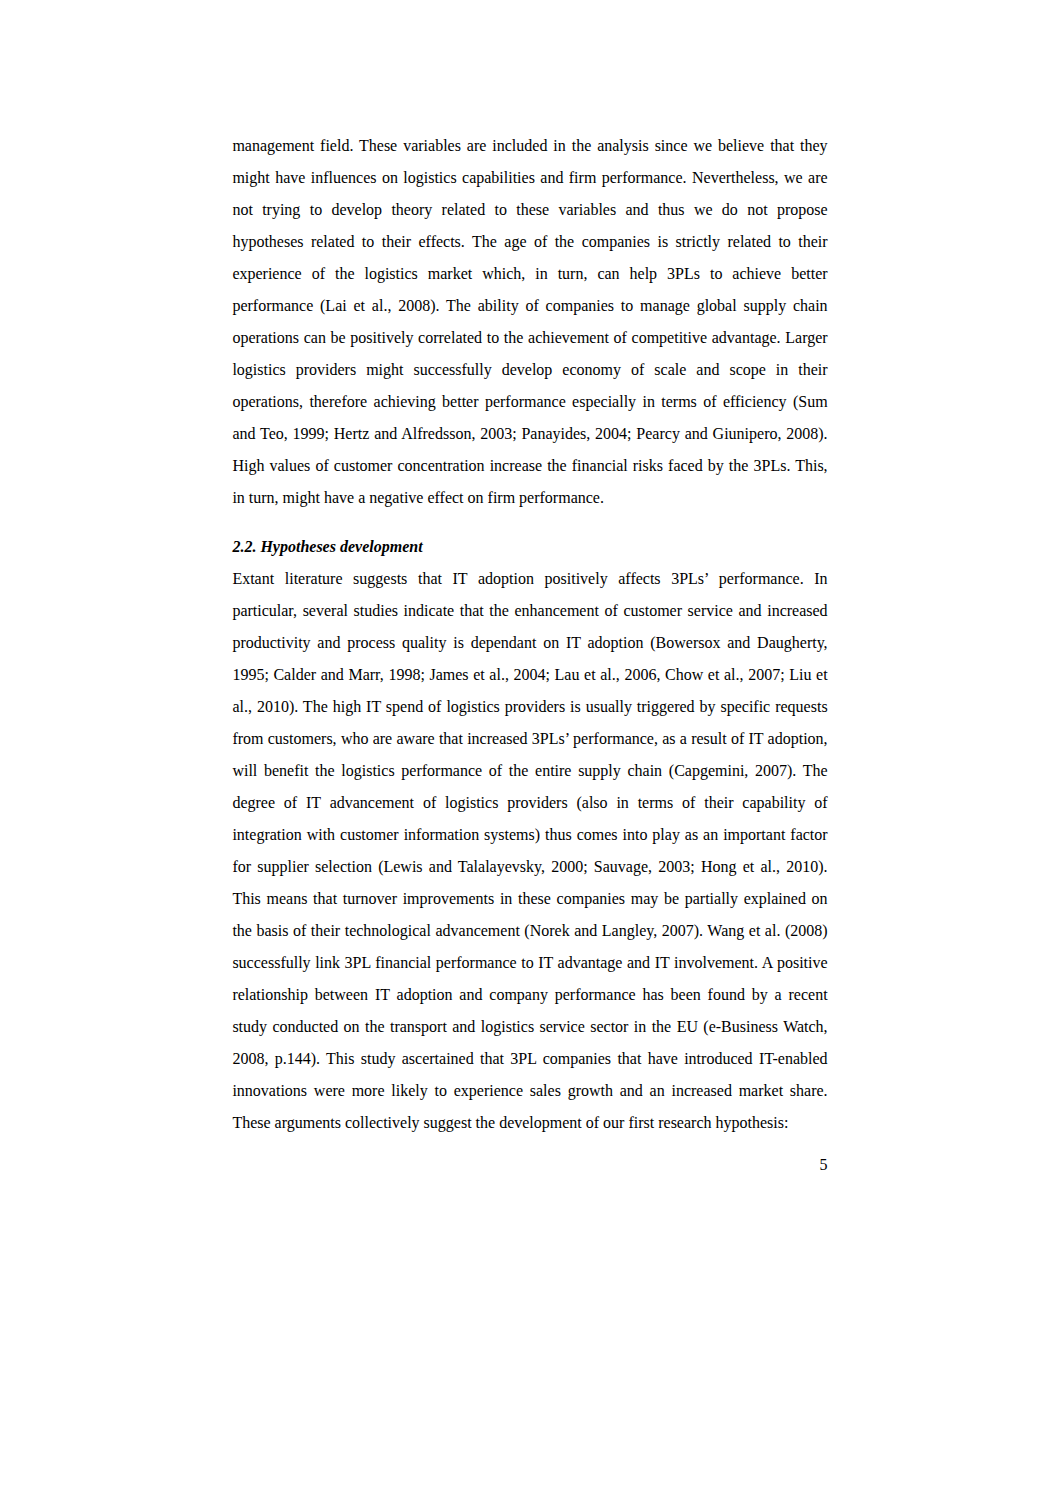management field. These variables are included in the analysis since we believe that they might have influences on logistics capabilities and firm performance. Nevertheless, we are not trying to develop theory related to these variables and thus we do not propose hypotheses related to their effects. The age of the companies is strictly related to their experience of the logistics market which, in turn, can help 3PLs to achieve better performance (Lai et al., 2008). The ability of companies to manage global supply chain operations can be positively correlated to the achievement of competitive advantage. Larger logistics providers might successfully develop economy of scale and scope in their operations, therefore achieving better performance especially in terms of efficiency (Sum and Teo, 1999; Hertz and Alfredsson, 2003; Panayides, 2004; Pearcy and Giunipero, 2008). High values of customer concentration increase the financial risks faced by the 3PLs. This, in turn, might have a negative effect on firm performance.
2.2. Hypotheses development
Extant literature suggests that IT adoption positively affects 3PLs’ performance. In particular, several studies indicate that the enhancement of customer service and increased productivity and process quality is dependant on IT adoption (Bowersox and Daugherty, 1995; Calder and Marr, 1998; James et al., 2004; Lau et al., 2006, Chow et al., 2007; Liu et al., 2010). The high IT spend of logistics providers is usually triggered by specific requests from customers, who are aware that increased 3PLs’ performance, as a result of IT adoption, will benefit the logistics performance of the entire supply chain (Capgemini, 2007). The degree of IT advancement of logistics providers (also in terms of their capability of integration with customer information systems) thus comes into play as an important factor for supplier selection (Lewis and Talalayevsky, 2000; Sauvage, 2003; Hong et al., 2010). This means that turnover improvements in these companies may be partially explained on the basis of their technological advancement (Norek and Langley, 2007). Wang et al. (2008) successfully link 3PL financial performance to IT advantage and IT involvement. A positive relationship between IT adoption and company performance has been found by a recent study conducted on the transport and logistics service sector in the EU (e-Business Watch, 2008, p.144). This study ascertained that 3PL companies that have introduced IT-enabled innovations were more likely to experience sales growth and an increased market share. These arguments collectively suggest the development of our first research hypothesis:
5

--

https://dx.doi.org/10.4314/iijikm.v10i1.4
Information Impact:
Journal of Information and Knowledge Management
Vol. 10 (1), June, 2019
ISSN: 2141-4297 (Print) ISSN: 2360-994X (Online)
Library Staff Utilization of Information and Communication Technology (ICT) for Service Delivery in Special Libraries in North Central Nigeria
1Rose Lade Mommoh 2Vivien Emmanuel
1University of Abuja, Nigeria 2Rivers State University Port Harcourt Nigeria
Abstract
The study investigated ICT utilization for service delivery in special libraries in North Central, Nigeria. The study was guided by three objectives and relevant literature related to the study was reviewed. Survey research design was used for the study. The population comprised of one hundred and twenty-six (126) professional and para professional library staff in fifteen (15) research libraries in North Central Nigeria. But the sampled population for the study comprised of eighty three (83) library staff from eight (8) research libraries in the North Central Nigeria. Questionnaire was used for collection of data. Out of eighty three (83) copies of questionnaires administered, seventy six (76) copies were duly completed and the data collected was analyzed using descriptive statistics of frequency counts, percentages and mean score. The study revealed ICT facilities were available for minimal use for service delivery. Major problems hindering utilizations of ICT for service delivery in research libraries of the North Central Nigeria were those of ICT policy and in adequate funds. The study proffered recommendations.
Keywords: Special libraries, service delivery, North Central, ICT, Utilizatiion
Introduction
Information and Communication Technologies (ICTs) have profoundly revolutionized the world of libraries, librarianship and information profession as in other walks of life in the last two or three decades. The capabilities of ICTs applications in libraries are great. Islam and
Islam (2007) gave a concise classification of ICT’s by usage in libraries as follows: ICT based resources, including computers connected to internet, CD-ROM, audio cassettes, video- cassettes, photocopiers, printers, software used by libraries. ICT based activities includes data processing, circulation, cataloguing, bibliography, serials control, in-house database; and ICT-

● TASK REQUIREMENTS
Find the word "Communication" in the records. Copy every line it appears in.

● TASK SOLUTION
Library Staff Utilization of Information and Communication Technology (ICT) for Service Delivery in Special Libraries in North Central Nigeria
Information and Communication Technologies (ICTs) have profoundly revolutionized the world of libraries, librarianship and information profession as in other walks of life in the last two or three decades. The capabilities of ICTs applications in libraries are great. Islam and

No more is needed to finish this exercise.